Pasco County will be left out of one of the longest segments of the state’s Coast to Coast Connector Trail, but efforts are expected to continue to include the county in future projects.
The Florida Department of Transportation is opting for a northern trail route that winds through Hernando and Sumter counties and the city of Webster for the Coast to Coast Connector Trail, known as the C2C trail.
The department of transportation rejected alternate southern routes that would have passed through Pasco County, citing safety and relocation issues, and environmental concerns.
State officials also said a southern route would add about nine additional miles to the C2C trail, which would boost construction costs.
About 80 people attended the last of three public meetings, hosted by the the state transportation department on April 7. Other meetings were in Sumter and Hernando counties.
Many came away from the April 7 meeting disappointed that the Sumter trail segment wouldn’t pass through a single Pasco town or city.
“It’s so important to us, not only as a destination, but for economic impact to the community and tourism,” said Dade City Mayor Camille Hernandez.
Transportation officials and their consultant, Orlando-based VHB, conducted a feasibility study for what is known as the South Sumter Connector Trail, the largest remaining segment of the C2C trail. The study looked at three northern routes through Hernando and Sumter counties, and two southern routes through Pasco and Sumter.
The purpose of the project is to build a trail segment connecting the Good Neighbor Trail to the South Lake Trail. That link also will interconnect with the James A. Van Fleet trail, which winds to the Withlacoochee Trail. When finished, the C2C will be about 270 miles of new and existing trails in nine counties, including the Starkey Wilderness Trail in west Pasco and the trailhead for the Withlacoochee.
The planned trail segment would fill the gap in the C2C trail, which when finished will link Pinellas County in the west with Brevard County in the east.

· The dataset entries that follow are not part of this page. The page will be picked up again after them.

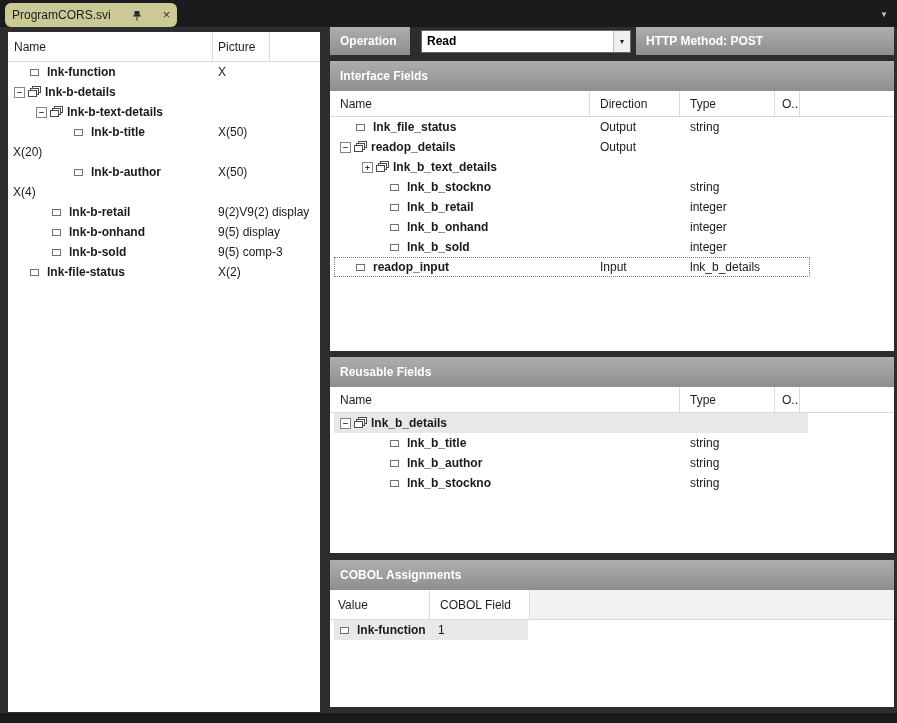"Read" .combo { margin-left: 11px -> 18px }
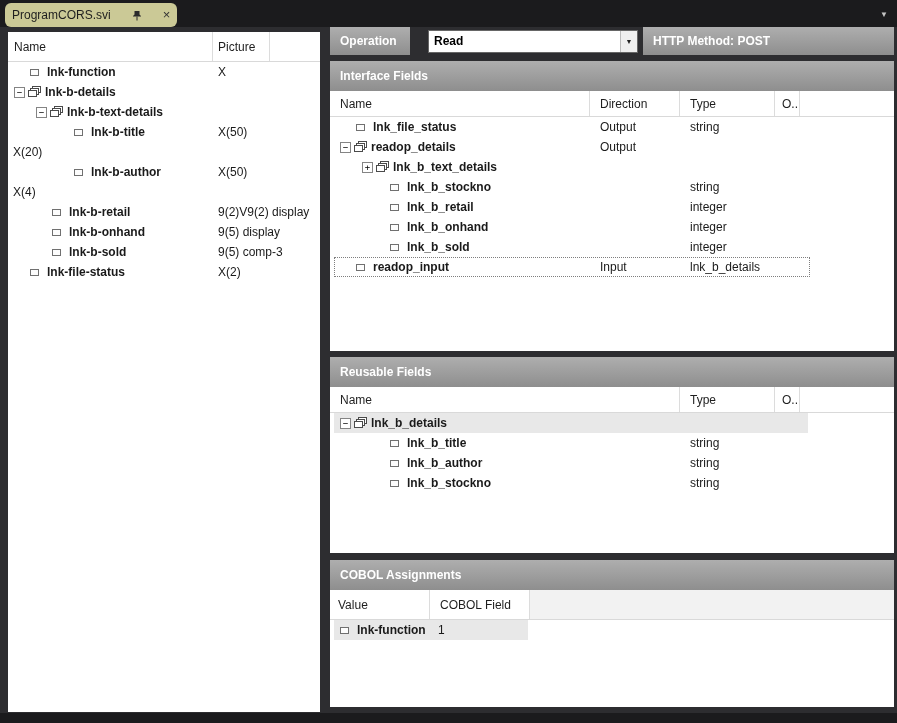"lnk-function" .lbl { font-weight: bold -> none }
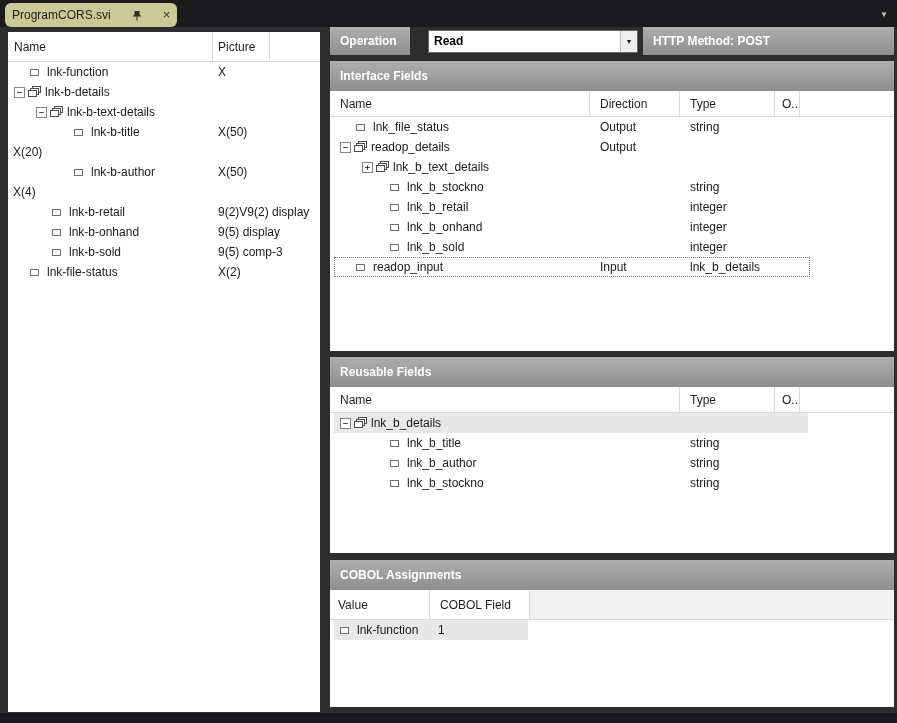"Interface Fields" .bar { height: 30px -> 42px }
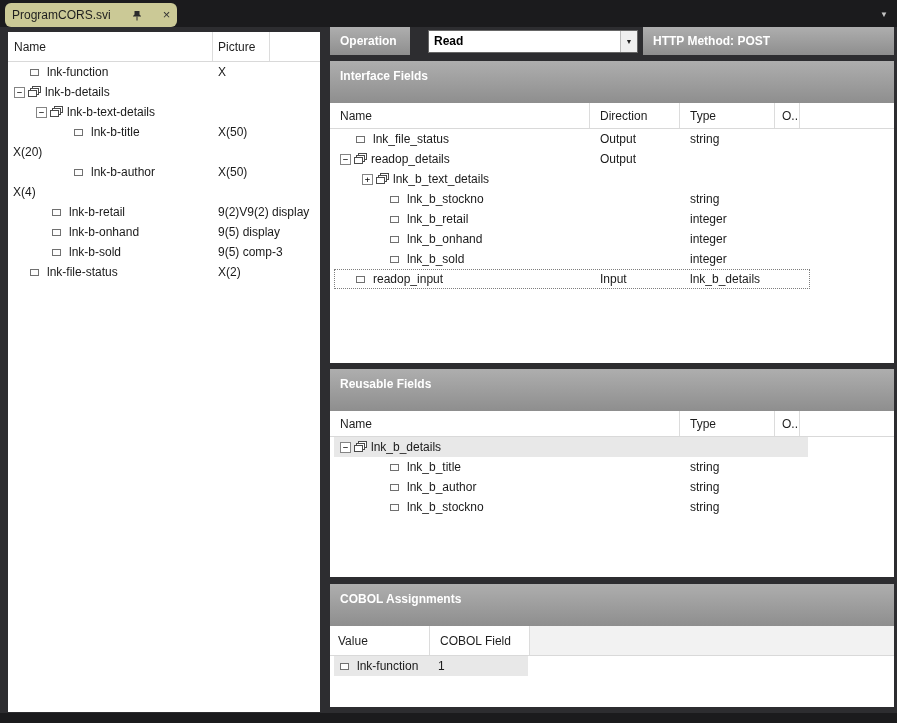"lnk-b-type" div.cell { html: none -> <div> <span></span> <span></span> <span> <svg> <rect></rect> </svg> </span> <span>lnk-b-type</span> </div> }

Pasco County Chairwoman Kathryn Starkey also suggested another alternative, which would tie in the cities of Webster, Lacoochee, Trilby and Dade City. That proposal was not part of the study, which will conclude in June.
The transportation department’s preferred route would cost about $21.4 million. The southern routes would cost about $25 million to $27 million.
The next phase is an approximately two-year study of environmental and engineering issues that would begin in late 2016 or early 2017. The trail then would be designed, right of way secured and, finally, construction would begin.
The entire process is likely to take multiple years.
Hernandez and others plan to keep lobbying for the entire Pasco community, in this and future projects.
Constructions of several trails or links with existing trails are in the works in Pasco, and also between Pasco and Pinellas County. They eventually will link with the Suncoast Trail and Hernando. A multi-use trail beside U.S. 301 is planned as a future link for the Hardy Trail, in Dade City.
Dade City council members were scheduled, on April 12, to consider a letter supporting Starkey’s proposed route, as well as a connector loop suggested by Pasco County Commissioner Ted Schrader. That action was slated for consideration after The Laker/Lutz News’ press time.
The letter, which would be sent to state transportation officials, also will request that directional signage be installed at the Good Neighbor Trail to let bicyclists know of trails available in Pasco.
Dade City resident Mark Pinson is heading up a petition drive to gather signatures favoring a trail that would include Dade City and other Pasco destinations.
“Bikers want destinations,” Pinson said. “Dade City is a great destination. You want a place to eat and have a cup of coffee.”
Several trails come close to Dade City, but they don’t connect, he said.
Hundreds of bicyclists flock to Dade City and San Antonio to enjoy scenic rides, he added.
Brooksville resident Art Frassrand checked out proposed routes on a display map prior to the transportation department’s slide show, and listened to David Williams, a planning manager for the department, as he explained the agency’s decision process.
“This is easily the most feasible route,” Williams said. “It’s a lot easier right-of-way wise. We won’t take as much frontage.”
Frassrand wasn’t persuaded.
“I think the southern route is the best,” Frassrand said.
It would trail through the Withlacoochee State Forest, and offer “the prettiest views,” he said.
Williams said forestry officials weren’t in favor of the C2C going through the state forest. He also noted hunters who said a bicycle trail would disrupt their hunting season.
However, Frassrand said bicyclists share the forest with hunters now for off-road or dirt bike riding.
Pinson said the northern route followed along busy highways.
“It’s probably a more unsafe route for bikers,” he said.
The extra nine miles that bothered transportation officials wouldn’t be an issue for bike riders, especially those planning an across-the-state jaunt, Pinson said.
“This is the prettiest nine miles of the whole trip,” he said.